1 A ladainha contra os direitos humanos. Quem ouve as queixas feitas contra os direitos humanos deve imaginar que os presos são muito bem acolhidos e que suas famílias têm todas as necessidades asseguradas pelo Estado. O cotidiano das prisões mostra que isso está longe de ser verdade. A grande quantidade de assassinatos de adolescentes pobres de periferia, sem indicação de autoria, mostra cenário desolador para quem luta por direitos iguais a todos. Se “a turma” dos direitos humanos fosse tão eficiente quanto seus críticos dizem, essa situação estaria assim? O que ocorre é que muitas vezes o papel dos DHs é confundido com o da Controladoria-Geral de Disciplina (CGD). Certamente, ninguém gosta de ter seu trabalho investigado, mas o órgão desempenha função vital na tentativa de evitar que abusos sejam cometidos por agentes estatais, borrando a linha que separa a legalidade da ilegalidade e o lícito do ilícito.


O tema já foi abordado pela coluna, mas volto a tratar dele aqui: direitos humanos é coisa de polícia. Um número significativo de policiais assassinados estava trabalhando em suas folgas para complementar a renda da família.

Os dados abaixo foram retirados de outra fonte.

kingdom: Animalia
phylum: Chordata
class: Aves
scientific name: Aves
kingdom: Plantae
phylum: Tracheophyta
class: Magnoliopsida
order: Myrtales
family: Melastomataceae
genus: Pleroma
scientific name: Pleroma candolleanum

Embora tenhamos avançando bastante, as condições de trabalho ainda não são satisfatórias. Muitos PMs também se queixam de arbitrariedades cometidas pelos comandos em nome de uma cultura militarista. Os direitos humanos têm muito a dizer sobre isso. Temos um conjunto de Diretrizes Nacionais de Promoção e Defesa dos Direitos Humanos dos Profissionais de Segurança que passa longe de ser cumprido como deveria. Por meio de suas associações de classe, os policiais deveriam cobrar que os DHs fossem estendidos às suas categorias profissionais, tornando a atividade policial mais humanizada.

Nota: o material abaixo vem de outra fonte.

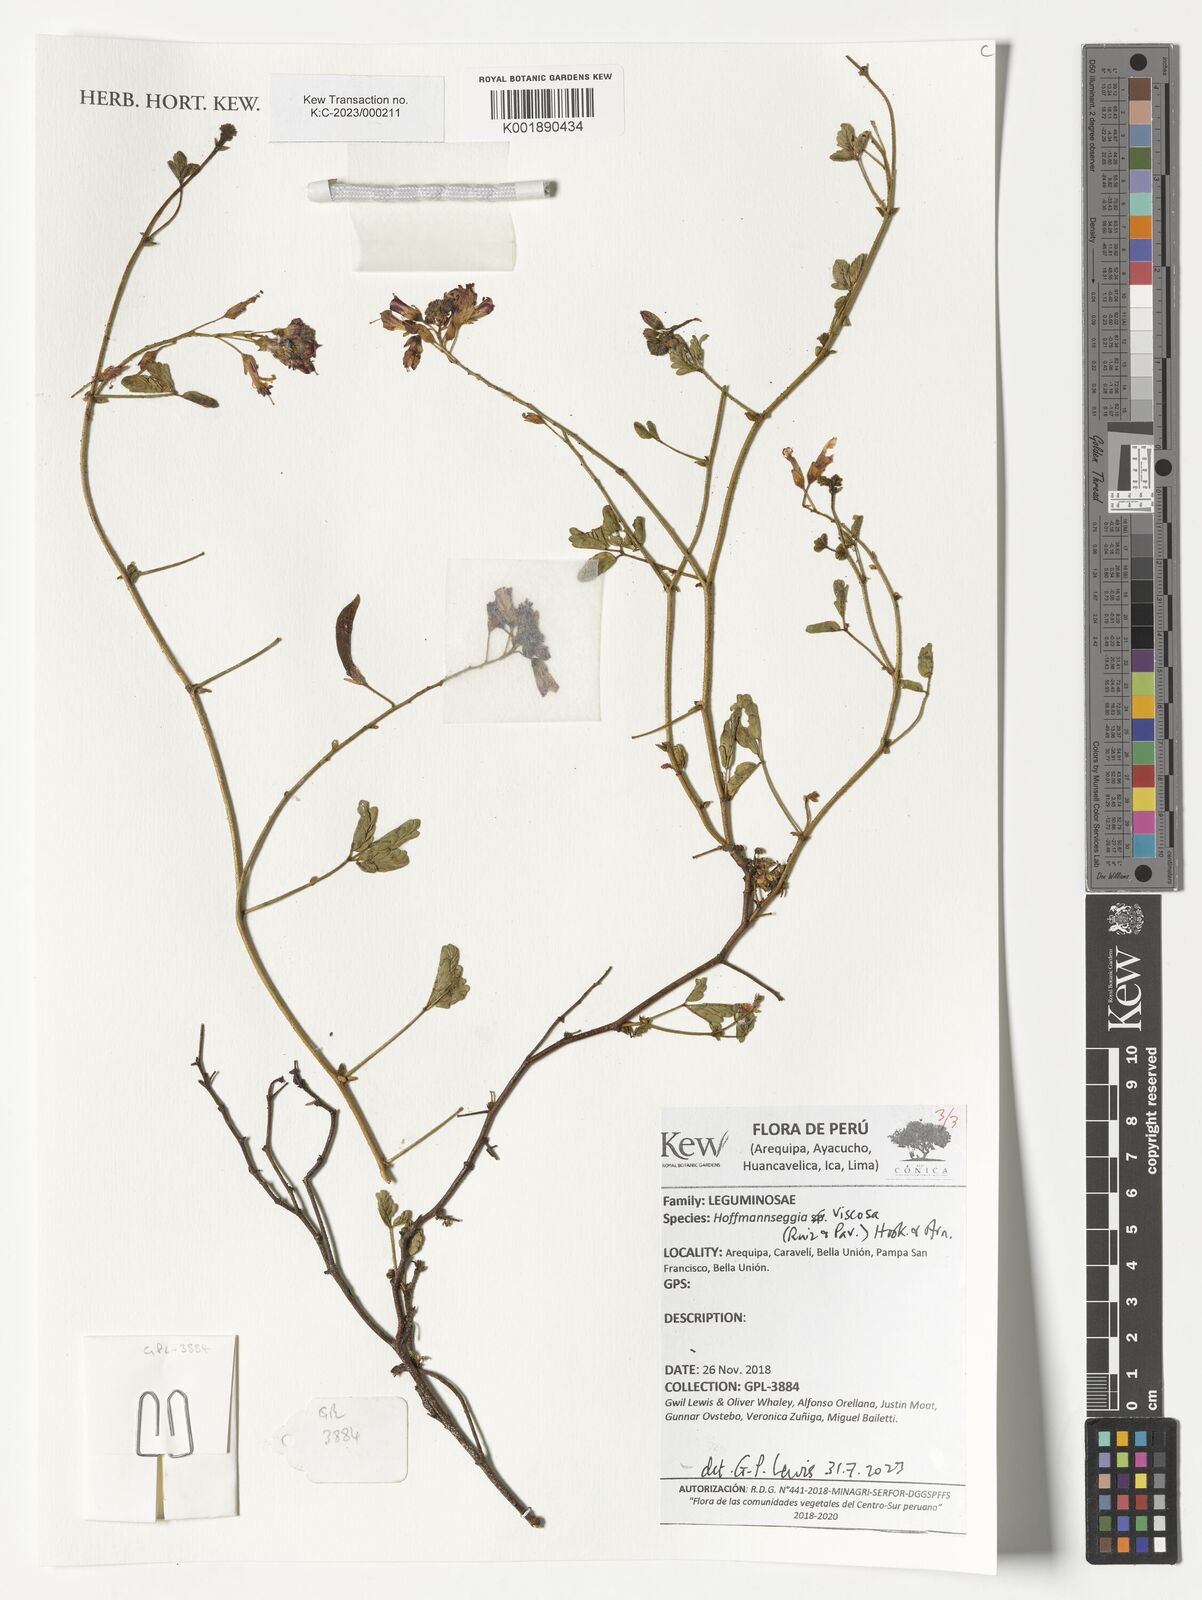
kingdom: Plantae
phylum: Tracheophyta
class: Magnoliopsida
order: Fabales
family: Fabaceae
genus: Hoffmannseggia
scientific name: Hoffmannseggia viscosa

2 “Rua” versus “ar-condicionado”. Muitos dos que criticam a política de segurança pública são repreendidos por se manifestarem a partir do “ar-condicionado”. Por não estar “nas ruas”, os “especialistas” não conheceriam a “realidade”. Tal afirmação desconsidera o fato de que pesquisadores lidam justamente com quem trabalha “nas ruas”, interagindo e atuando como interlocutores em busca de compreender as situações de violência e de conflito a partir das percepções de tais atores sociais. A pesquisa acadêmica envolve imersão no objeto pesquisado e não uma teorização sem qualquer respaldo empírico. A crítica, quando é feita, deve-se ao mesmo remédio que é aplicado sucessivas vezes sem que se veja melhorias. Se não pudesse contar com a elaboração crítica de quem estuda sobre o assunto, a sociedade ficaria refém de apenas uma visão: a dos governantes.


3 O policial como vítima exclusiva. Há um discurso corrente entre os policiais que eles são injustiçados pelos governantes. Certamente há muito a ser feito no sentido de aprimorar a carreira policial. Mas, também é verdade que categorias inteiras de servidores públicos não recebem o tratamento devido. A de professores é uma delas. Historicamente, as manifestações dos educadores costumam ser respondidas com muita repressão e pouco diálogo. Milhares de alunos sem aula já não é mais uma situação capaz de mobilizar a sociedade e pressionar o governo. Por sua vez, a PM mostrou o quanto a paralisação de seu efetivo pode afetar uma cidade do porte de Fortaleza e influir nas decisões dos governantes. Tal manifestação de poder foi canalizada na formação de quadros políticos que atuam em defesa dos policiais. Só para ficar na mesma comparação, quem no Parlamento defende os professores com o mesmo afinco? Compreender policiais e educadores como trabalhadores radicalmente distintos só reforça os corporativismos, fragilizando as lutas trabalhistas.


Se o debate sobre segurança pública não abranger nossas profundas desigualdades sociais, o acesso a direitos básicos entre a população mais carente e a valorização de todos os profissionais que atuam na linha da frente do serviço público só nos restará mesmo duas escolhas a fazer: justiça ou cemitério.